> Task goal
Output each record exactly as given. Leave out every picture.

Plain-text document sources:
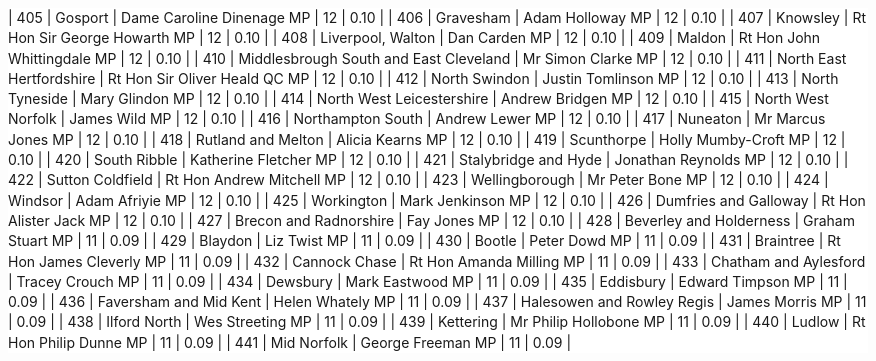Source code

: | 405 | Gosport | Dame Caroline Dinenage MP | 12 | 0.10 |
| 406 | Gravesham | Adam Holloway MP | 12 | 0.10 |
| 407 | Knowsley | Rt Hon Sir George Howarth MP | 12 | 0.10 |
| 408 | Liverpool, Walton | Dan Carden MP | 12 | 0.10 |
| 409 | Maldon | Rt Hon John Whittingdale MP | 12 | 0.10 |
| 410 | Middlesbrough South and East Cleveland | Mr Simon Clarke MP | 12 | 0.10 |
| 411 | North East Hertfordshire | Rt Hon Sir Oliver Heald QC MP | 12 | 0.10 |
| 412 | North Swindon | Justin Tomlinson MP | 12 | 0.10 |
| 413 | North Tyneside | Mary Glindon MP | 12 | 0.10 |
| 414 | North West Leicestershire | Andrew Bridgen MP | 12 | 0.10 |
| 415 | North West Norfolk | James Wild MP | 12 | 0.10 |
| 416 | Northampton South | Andrew Lewer MP | 12 | 0.10 |
| 417 | Nuneaton | Mr Marcus Jones MP | 12 | 0.10 |
| 418 | Rutland and Melton | Alicia Kearns MP | 12 | 0.10 |
| 419 | Scunthorpe | Holly Mumby-Croft MP | 12 | 0.10 |
| 420 | South Ribble | Katherine Fletcher MP | 12 | 0.10 |
| 421 | Stalybridge and Hyde | Jonathan Reynolds MP | 12 | 0.10 |
| 422 | Sutton Coldfield | Rt Hon Andrew Mitchell MP | 12 | 0.10 |
| 423 | Wellingborough | Mr Peter Bone MP | 12 | 0.10 |
| 424 | Windsor | Adam Afriyie MP | 12 | 0.10 |
| 425 | Workington | Mark Jenkinson MP | 12 | 0.10 |
| 426 | Dumfries and Galloway | Rt Hon Alister Jack MP | 12 | 0.10 |
| 427 | Brecon and Radnorshire | Fay Jones MP | 12 | 0.10 |
| 428 | Beverley and Holderness | Graham Stuart MP | 11 | 0.09 |
| 429 | Blaydon | Liz Twist MP | 11 | 0.09 |
| 430 | Bootle | Peter Dowd MP | 11 | 0.09 |
| 431 | Braintree | Rt Hon James Cleverly MP | 11 | 0.09 |
| 432 | Cannock Chase | Rt Hon Amanda Milling MP | 11 | 0.09 |
| 433 | Chatham and Aylesford | Tracey Crouch MP | 11 | 0.09 |
| 434 | Dewsbury | Mark Eastwood MP | 11 | 0.09 |
| 435 | Eddisbury | Edward Timpson MP | 11 | 0.09 |
| 436 | Faversham and Mid Kent | Helen Whately MP | 11 | 0.09 |
| 437 | Halesowen and Rowley Regis | James Morris MP | 11 | 0.09 |
| 438 | Ilford North | Wes Streeting MP | 11 | 0.09 |
| 439 | Kettering | Mr Philip Hollobone MP | 11 | 0.09 |
| 440 | Ludlow | Rt Hon Philip Dunne MP | 11 | 0.09 |
| 441 | Mid Norfolk | George Freeman MP | 11 | 0.09 |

> Result of this exercise
Source code

: | 405 | Gosport | Dame Caroline Dinenage MP | 12 | 0.10 |
| 406 | Gravesham | Adam Holloway MP | 12 | 0.10 |
| 407 | Knowsley | Rt Hon Sir George Howarth MP | 12 | 0.10 |
| 408 | Liverpool, Walton | Dan Carden MP | 12 | 0.10 |
| 409 | Maldon | Rt Hon John Whittingdale MP | 12 | 0.10 |
| 410 | Middlesbrough South and East Cleveland | Mr Simon Clarke MP | 12 | 0.10 |
| 411 | North East Hertfordshire | Rt Hon Sir Oliver Heald QC MP | 12 | 0.10 |
| 412 | North Swindon | Justin Tomlinson MP | 12 | 0.10 |
| 413 | North Tyneside | Mary Glindon MP | 12 | 0.10 |
| 414 | North West Leicestershire | Andrew Bridgen MP | 12 | 0.10 |
| 415 | North West Norfolk | James Wild MP | 12 | 0.10 |
| 416 | Northampton South | Andrew Lewer MP | 12 | 0.10 |
| 417 | Nuneaton | Mr Marcus Jones MP | 12 | 0.10 |
| 418 | Rutland and Melton | Alicia Kearns MP | 12 | 0.10 |
| 419 | Scunthorpe | Holly Mumby-Croft MP | 12 | 0.10 |
| 420 | South Ribble | Katherine Fletcher MP | 12 | 0.10 |
| 421 | Stalybridge and Hyde | Jonathan Reynolds MP | 12 | 0.10 |
| 422 | Sutton Coldfield | Rt Hon Andrew Mitchell MP | 12 | 0.10 |
| 423 | Wellingborough | Mr Peter Bone MP | 12 | 0.10 |
| 424 | Windsor | Adam Afriyie MP | 12 | 0.10 |
| 425 | Workington | Mark Jenkinson MP | 12 | 0.10 |
| 426 | Dumfries and Galloway | Rt Hon Alister Jack MP | 12 | 0.10 |
| 427 | Brecon and Radnorshire | Fay Jones MP | 12 | 0.10 |
| 428 | Beverley and Holderness | Graham Stuart MP | 11 | 0.09 |
| 429 | Blaydon | Liz Twist MP | 11 | 0.09 |
| 430 | Bootle | Peter Dowd MP | 11 | 0.09 |
| 431 | Braintree | Rt Hon James Cleverly MP | 11 | 0.09 |
| 432 | Cannock Chase | Rt Hon Amanda Milling MP | 11 | 0.09 |
| 433 | Chatham and Aylesford | Tracey Crouch MP | 11 | 0.09 |
| 434 | Dewsbury | Mark Eastwood MP | 11 | 0.09 |
| 435 | Eddisbury | Edward Timpson MP | 11 | 0.09 |
| 436 | Faversham and Mid Kent | Helen Whately MP | 11 | 0.09 |
| 437 | Halesowen and Rowley Regis | James Morris MP | 11 | 0.09 |
| 438 | Ilford North | Wes Streeting MP | 11 | 0.09 |
| 439 | Kettering | Mr Philip Hollobone MP | 11 | 0.09 |
| 440 | Ludlow | Rt Hon Philip Dunne MP | 11 | 0.09 |
| 441 | Mid Norfolk | George Freeman MP | 11 | 0.09 |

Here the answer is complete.